Directions: The expected answer is the data below, retyped exactly.

= Beginning of Section =

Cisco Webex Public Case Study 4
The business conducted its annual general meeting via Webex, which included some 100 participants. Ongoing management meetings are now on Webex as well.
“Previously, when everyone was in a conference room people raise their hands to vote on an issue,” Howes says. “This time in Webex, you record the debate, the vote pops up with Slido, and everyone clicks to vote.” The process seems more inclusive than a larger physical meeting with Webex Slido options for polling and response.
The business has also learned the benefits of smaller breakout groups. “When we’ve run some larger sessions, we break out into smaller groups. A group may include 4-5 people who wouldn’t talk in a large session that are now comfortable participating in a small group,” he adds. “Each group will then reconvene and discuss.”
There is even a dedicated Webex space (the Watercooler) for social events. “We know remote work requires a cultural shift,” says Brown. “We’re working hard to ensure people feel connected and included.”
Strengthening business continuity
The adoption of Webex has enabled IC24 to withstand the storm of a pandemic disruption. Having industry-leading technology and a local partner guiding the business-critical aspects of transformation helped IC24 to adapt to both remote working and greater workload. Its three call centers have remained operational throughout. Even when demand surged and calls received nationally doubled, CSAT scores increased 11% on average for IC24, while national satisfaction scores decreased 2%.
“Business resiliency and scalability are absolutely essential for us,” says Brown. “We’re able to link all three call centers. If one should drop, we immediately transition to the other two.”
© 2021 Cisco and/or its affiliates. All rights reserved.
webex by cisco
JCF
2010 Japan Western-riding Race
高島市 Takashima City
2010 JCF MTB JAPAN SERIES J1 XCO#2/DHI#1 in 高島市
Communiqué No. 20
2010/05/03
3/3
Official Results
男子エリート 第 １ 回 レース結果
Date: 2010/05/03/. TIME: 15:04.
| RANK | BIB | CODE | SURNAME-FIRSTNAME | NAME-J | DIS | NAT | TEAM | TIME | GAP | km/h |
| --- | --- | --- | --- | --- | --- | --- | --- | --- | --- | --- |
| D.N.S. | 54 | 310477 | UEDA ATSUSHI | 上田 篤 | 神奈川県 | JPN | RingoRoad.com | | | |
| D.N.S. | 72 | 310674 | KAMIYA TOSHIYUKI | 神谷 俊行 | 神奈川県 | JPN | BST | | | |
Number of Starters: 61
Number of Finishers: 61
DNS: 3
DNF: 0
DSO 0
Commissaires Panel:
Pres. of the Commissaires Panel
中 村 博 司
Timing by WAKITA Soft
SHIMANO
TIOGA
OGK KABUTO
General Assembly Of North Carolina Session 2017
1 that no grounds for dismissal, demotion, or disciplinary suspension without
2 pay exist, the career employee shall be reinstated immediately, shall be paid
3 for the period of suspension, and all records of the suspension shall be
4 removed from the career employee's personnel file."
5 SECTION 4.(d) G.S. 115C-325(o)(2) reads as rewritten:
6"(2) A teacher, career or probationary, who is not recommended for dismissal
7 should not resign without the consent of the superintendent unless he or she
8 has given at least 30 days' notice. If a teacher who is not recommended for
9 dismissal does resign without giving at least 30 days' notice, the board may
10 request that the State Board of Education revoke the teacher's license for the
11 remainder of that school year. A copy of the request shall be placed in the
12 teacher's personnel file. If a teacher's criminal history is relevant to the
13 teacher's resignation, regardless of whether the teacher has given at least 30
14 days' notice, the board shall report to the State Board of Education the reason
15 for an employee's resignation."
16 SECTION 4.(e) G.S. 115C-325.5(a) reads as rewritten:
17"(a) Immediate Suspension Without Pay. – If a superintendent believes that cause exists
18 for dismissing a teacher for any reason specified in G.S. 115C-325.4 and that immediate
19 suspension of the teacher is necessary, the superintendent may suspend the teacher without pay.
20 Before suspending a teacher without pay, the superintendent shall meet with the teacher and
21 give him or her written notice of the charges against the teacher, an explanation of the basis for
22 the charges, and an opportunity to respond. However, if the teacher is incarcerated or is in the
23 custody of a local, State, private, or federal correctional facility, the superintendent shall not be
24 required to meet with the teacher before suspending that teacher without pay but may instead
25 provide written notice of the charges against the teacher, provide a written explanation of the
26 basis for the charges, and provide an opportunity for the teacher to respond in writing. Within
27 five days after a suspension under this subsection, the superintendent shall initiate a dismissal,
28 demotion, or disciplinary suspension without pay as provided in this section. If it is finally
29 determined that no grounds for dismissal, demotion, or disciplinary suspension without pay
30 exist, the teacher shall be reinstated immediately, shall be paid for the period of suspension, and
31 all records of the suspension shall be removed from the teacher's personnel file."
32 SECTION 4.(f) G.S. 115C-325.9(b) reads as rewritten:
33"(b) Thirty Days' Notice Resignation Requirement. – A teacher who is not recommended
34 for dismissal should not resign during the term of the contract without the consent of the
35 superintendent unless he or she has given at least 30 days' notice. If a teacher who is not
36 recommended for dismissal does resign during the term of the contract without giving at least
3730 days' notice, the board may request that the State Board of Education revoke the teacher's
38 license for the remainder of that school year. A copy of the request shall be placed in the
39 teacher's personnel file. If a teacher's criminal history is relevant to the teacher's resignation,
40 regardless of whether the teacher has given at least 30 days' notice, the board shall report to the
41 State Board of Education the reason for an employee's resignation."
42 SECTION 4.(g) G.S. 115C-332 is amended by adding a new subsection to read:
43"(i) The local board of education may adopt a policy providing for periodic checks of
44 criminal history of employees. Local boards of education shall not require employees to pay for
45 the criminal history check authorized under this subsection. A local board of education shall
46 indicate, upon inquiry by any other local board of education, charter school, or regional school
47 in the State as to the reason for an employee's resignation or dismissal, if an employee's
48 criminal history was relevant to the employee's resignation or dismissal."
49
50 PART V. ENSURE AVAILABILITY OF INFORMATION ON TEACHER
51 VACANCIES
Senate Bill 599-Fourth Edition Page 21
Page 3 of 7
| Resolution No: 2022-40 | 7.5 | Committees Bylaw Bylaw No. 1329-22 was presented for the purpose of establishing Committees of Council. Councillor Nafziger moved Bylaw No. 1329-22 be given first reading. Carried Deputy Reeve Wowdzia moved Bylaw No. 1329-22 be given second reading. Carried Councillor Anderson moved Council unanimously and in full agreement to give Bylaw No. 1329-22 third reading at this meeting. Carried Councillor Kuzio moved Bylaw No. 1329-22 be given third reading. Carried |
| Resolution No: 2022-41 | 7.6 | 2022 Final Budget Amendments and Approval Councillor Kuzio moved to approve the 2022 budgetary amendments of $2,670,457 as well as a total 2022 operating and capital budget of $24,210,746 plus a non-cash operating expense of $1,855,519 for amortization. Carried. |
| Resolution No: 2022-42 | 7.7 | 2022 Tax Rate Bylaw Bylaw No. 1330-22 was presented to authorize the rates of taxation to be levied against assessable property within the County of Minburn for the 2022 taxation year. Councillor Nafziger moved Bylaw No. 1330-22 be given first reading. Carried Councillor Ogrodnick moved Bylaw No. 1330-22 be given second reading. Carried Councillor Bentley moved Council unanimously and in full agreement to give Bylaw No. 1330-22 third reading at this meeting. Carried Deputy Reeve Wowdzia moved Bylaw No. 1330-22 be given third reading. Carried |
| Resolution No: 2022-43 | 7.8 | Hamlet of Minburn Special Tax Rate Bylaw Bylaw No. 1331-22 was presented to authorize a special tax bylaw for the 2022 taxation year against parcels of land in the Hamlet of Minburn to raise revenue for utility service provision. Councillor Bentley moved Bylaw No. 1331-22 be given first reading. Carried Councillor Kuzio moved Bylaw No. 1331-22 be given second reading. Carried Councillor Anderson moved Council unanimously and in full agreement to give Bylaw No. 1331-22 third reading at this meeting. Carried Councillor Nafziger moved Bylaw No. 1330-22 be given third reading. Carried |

= End of Section =

Solved exercise:
Cisco Webex Public Case Study 4
The business conducted its annual general meeting via Webex, which included some 100 participants. Ongoing management meetings are now on Webex as well.
“Previously, when everyone was in a conference room people raise their hands to vote on an issue,” Howes says. “This time in Webex, you record the debate, the vote pops up with Slido, and everyone clicks to vote.” The process seems more inclusive than a larger physical meeting with Webex Slido options for polling and response.
The business has also learned the benefits of smaller breakout groups. “When we’ve run some larger sessions, we break out into smaller groups. A group may include 4-5 people who wouldn’t talk in a large session that are now comfortable participating in a small group,” he adds. “Each group will then reconvene and discuss.”
There is even a dedicated Webex space (the Watercooler) for social events. “We know remote work requires a cultural shift,” says Brown. “We’re working hard to ensure people feel connected and included.”
Strengthening business continuity
The adoption of Webex has enabled IC24 to withstand the storm of a pandemic disruption. Having industry-leading technology and a local partner guiding the business-critical aspects of transformation helped IC24 to adapt to both remote working and greater workload. Its three call centers have remained operational throughout. Even when demand surged and calls received nationally doubled, CSAT scores increased 11% on average for IC24, while national satisfaction scores decreased 2%.
“Business resiliency and scalability are absolutely essential for us,” says Brown. “We’re able to link all three call centers. If one should drop, we immediately transition to the other two.”
© 2021 Cisco and/or its affiliates. All rights reserved.
webex by cisco
JCF
2010 Japan Western-riding Race
高島市 Takashima City
2010 JCF MTB JAPAN SERIES J1 XCO#2/DHI#1 in 高島市
Communiqué No. 20
2010/05/03
3/3
Official Results
男子エリート 第 １ 回 レース結果
Date: 2010/05/03/. TIME: 15:04.
| RANK | BIB | CODE | SURNAME-FIRSTNAME | NAME-J | DIS | NAT | TEAM | TIME | GAP | km/h |
| --- | --- | --- | --- | --- | --- | --- | --- | --- | --- | --- |
| D.N.S. | 54 | 310477 | UEDA ATSUSHI | 上田 篤 | 神奈川県 | JPN | RingoRoad.com | | | |
| D.N.S. | 72 | 310674 | KAMIYA TOSHIYUKI | 神谷 俊行 | 神奈川県 | JPN | BST | | | |
Number of Starters: 61
Number of Finishers: 61
DNS: 3
DNF: 0
DSO 0
Commissaires Panel:
Pres. of the Commissaires Panel
中 村 博 司
Timing by WAKITA Soft
SHIMANO
TIOGA
OGK KABUTO
General Assembly Of North Carolina Session 2017
1 that no grounds for dismissal, demotion, or disciplinary suspension without
2 pay exist, the career employee shall be reinstated immediately, shall be paid
3 for the period of suspension, and all records of the suspension shall be
4 removed from the career employee's personnel file."
5 SECTION 4.(d) G.S. 115C-325(o)(2) reads as rewritten:
6"(2) A teacher, career or probationary, who is not recommended for dismissal
7 should not resign without the consent of the superintendent unless he or she
8 has given at least 30 days' notice. If a teacher who is not recommended for
9 dismissal does resign without giving at least 30 days' notice, the board may
10 request that the State Board of Education revoke the teacher's license for the
11 remainder of that school year. A copy of the request shall be placed in the
12 teacher's personnel file. If a teacher's criminal history is relevant to the
13 teacher's resignation, regardless of whether the teacher has given at least 30
14 days' notice, the board shall report to the State Board of Education the reason
15 for an employee's resignation."
16 SECTION 4.(e) G.S. 115C-325.5(a) reads as rewritten:
17"(a) Immediate Suspension Without Pay. – If a superintendent believes that cause exists
18 for dismissing a teacher for any reason specified in G.S. 115C-325.4 and that immediate
19 suspension of the teacher is necessary, the superintendent may suspend the teacher without pay.
20 Before suspending a teacher without pay, the superintendent shall meet with the teacher and
21 give him or her written notice of the charges against the teacher, an explanation of the basis for
22 the charges, and an opportunity to respond. However, if the teacher is incarcerated or is in the
23 custody of a local, State, private, or federal correctional facility, the superintendent shall not be
24 required to meet with the teacher before suspending that teacher without pay but may instead
25 provide written notice of the charges against the teacher, provide a written explanation of the
26 basis for the charges, and provide an opportunity for the teacher to respond in writing. Within
27 five days after a suspension under this subsection, the superintendent shall initiate a dismissal,
28 demotion, or disciplinary suspension without pay as provided in this section. If it is finally
29 determined that no grounds for dismissal, demotion, or disciplinary suspension without pay
30 exist, the teacher shall be reinstated immediately, shall be paid for the period of suspension, and
31 all records of the suspension shall be removed from the teacher's personnel file."
32 SECTION 4.(f) G.S. 115C-325.9(b) reads as rewritten:
33"(b) Thirty Days' Notice Resignation Requirement. – A teacher who is not recommended
34 for dismissal should not resign during the term of the contract without the consent of the
35 superintendent unless he or she has given at least 30 days' notice. If a teacher who is not
36 recommended for dismissal does resign during the term of the contract without giving at least
3730 days' notice, the board may request that the State Board of Education revoke the teacher's
38 license for the remainder of that school year. A copy of the request shall be placed in the
39 teacher's personnel file. If a teacher's criminal history is relevant to the teacher's resignation,
40 regardless of whether the teacher has given at least 30 days' notice, the board shall report to the
41 State Board of Education the reason for an employee's resignation."
42 SECTION 4.(g) G.S. 115C-332 is amended by adding a new subsection to read:
43"(i) The local board of education may adopt a policy providing for periodic checks of
44 criminal history of employees. Local boards of education shall not require employees to pay for
45 the criminal history check authorized under this subsection. A local board of education shall
46 indicate, upon inquiry by any other local board of education, charter school, or regional school
47 in the State as to the reason for an employee's resignation or dismissal, if an employee's
48 criminal history was relevant to the employee's resignation or dismissal."
49
50 PART V. ENSURE AVAILABILITY OF INFORMATION ON TEACHER
51 VACANCIES
Senate Bill 599-Fourth Edition Page 21
Page 3 of 7
| Resolution No: 2022-40 | 7.5 | Committees Bylaw Bylaw No. 1329-22 was presented for the purpose of establishing Committees of Council. Councillor Nafziger moved Bylaw No. 1329-22 be given first reading. Carried Deputy Reeve Wowdzia moved Bylaw No. 1329-22 be given second reading. Carried Councillor Anderson moved Council unanimously and in full agreement to give Bylaw No. 1329-22 third reading at this meeting. Carried Councillor Kuzio moved Bylaw No. 1329-22 be given third reading. Carried |
| Resolution No: 2022-41 | 7.6 | 2022 Final Budget Amendments and Approval Councillor Kuzio moved to approve the 2022 budgetary amendments of $2,670,457 as well as a total 2022 operating and capital budget of $24,210,746 plus a non-cash operating expense of $1,855,519 for amortization. Carried. |
| Resolution No: 2022-42 | 7.7 | 2022 Tax Rate Bylaw Bylaw No. 1330-22 was presented to authorize the rates of taxation to be levied against assessable property within the County of Minburn for the 2022 taxation year. Councillor Nafziger moved Bylaw No. 1330-22 be given first reading. Carried Councillor Ogrodnick moved Bylaw No. 1330-22 be given second reading. Carried Councillor Bentley moved Council unanimously and in full agreement to give Bylaw No. 1330-22 third reading at this meeting. Carried Deputy Reeve Wowdzia moved Bylaw No. 1330-22 be given third reading. Carried |
| Resolution No: 2022-43 | 7.8 | Hamlet of Minburn Special Tax Rate Bylaw Bylaw No. 1331-22 was presented to authorize a special tax bylaw for the 2022 taxation year against parcels of land in the Hamlet of Minburn to raise revenue for utility service provision. Councillor Bentley moved Bylaw No. 1331-22 be given first reading. Carried Councillor Kuzio moved Bylaw No. 1331-22 be given second reading. Carried Councillor Anderson moved Council unanimously and in full agreement to give Bylaw No. 1331-22 third reading at this meeting. Carried Councillor Nafziger moved Bylaw No. 1330-22 be given third reading. Carried |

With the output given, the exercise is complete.